On my refrigerator is a magnet that says, "Leap and the net will appear." I'm hugely fond of this idea - that if you just Go For It! - the universe will support you somehow. But I'm having a great deal of trouble putting it into practice. There are all these things that I want to do (or claim I want to do) that, instead, languish in various stages of disarray. In some cases, I can understand this. A book, however godawful, is a large undertaking, so fine, I can be a bit intimidated. But what about some of the godawful short stories? I can fit the entirety of their plots in my little brain all at once, and yet, I don't fix them, don't finish them, let them rot unpolished and decidedly unpublished.
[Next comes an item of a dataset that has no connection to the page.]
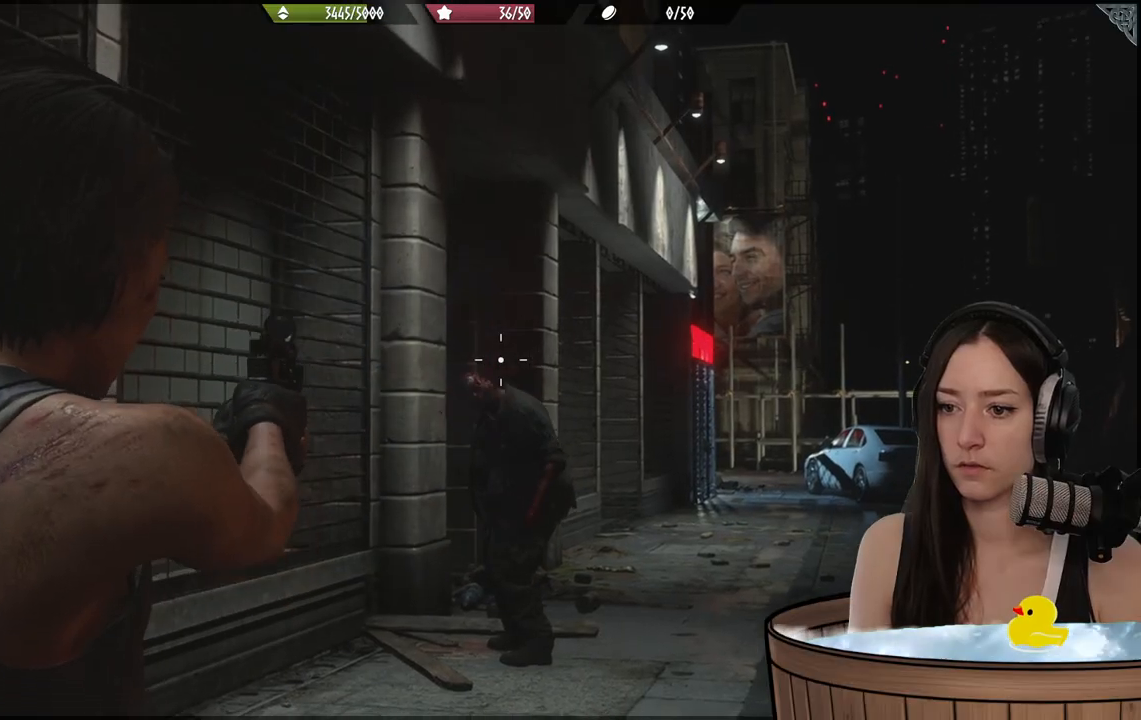
{"buttons": ["L2"], "left_stick": "center", "right_stick": "right", "events": [[117, "right_stick", "center"], [317, "right_stick", "right"]]}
I could go on a long psychological harangue on how I'm a commitment-phobe and afraid of failure, blah, blah, blah. All that's true, but really, what will it take for me to just suck it up and do something other than what I positively have to do in order to be able to survive? I mean, I want more than subsistence creativity, but I settle for the bare minimum, the burst of words or painting or fumbled guitar chords that gets me through without gaining me any ground. Art is craft, and craft takes practice, time, practice, practice, practice. The view from this plateau was lovely when I first stopped to rest, but how much more resting do I need? Am I really this lazy?

Friday, March 5, 2010

death & taxes

Another Ani quote: "I was a terrible waitress, so I started writing songs." I waitressed for three days at a place called the Greenhouse in Harvard Square in Cambridge, back when I lived in Boston in 1989, in between colleges. It's the only job where I just walked off, failed to politely give notice and leave with bridges unburned. Charlotte, the unpleasant, mean ole wombat of a manager, yelled at me for letting the patrons crowded at the door sit down before the table had been cleared, and that was somehow it for me. I went back in the kitchen, took off my apron, collected my sad tips, and waved at her on the way out the door.

My bravada lasted until I got to the T subway. I was 19, and (although not yet consciously acknowledging it) on the verge of being fired at my other job at the day-glo spandex clothing store. I had no ability to get hamburger orders correct (there's a difference between a single and a royale) or sell flourscent pink socks, and it was becoming a problem. Scrabbling for change to buy a token, I burst into tears at the window, much to the concern of the old man behind the plexiglas. He asked me what was wrong and I blurted out my story, how I'd quit my job, how I couldn't afford it, how my boyfriend was going to be mad, how I was going to die in the gutter just as my parents predicted when I left college. He pushed a token through the slot, told me to keep my money, instructed me to go home, assured me that it would be OK.

And it was. A few days later, I interviewed at a jewelry and mineral store and got the job. I politely exited Day-Glo land, much to the immense relief of my manager. A month or two after that, I was promoted to Assistant Manager, my affection for shiny, pretty things finally being useful.

Today, I'm trying to keep the long view, that however circuitous, I am finding my way. And it is a scenic route.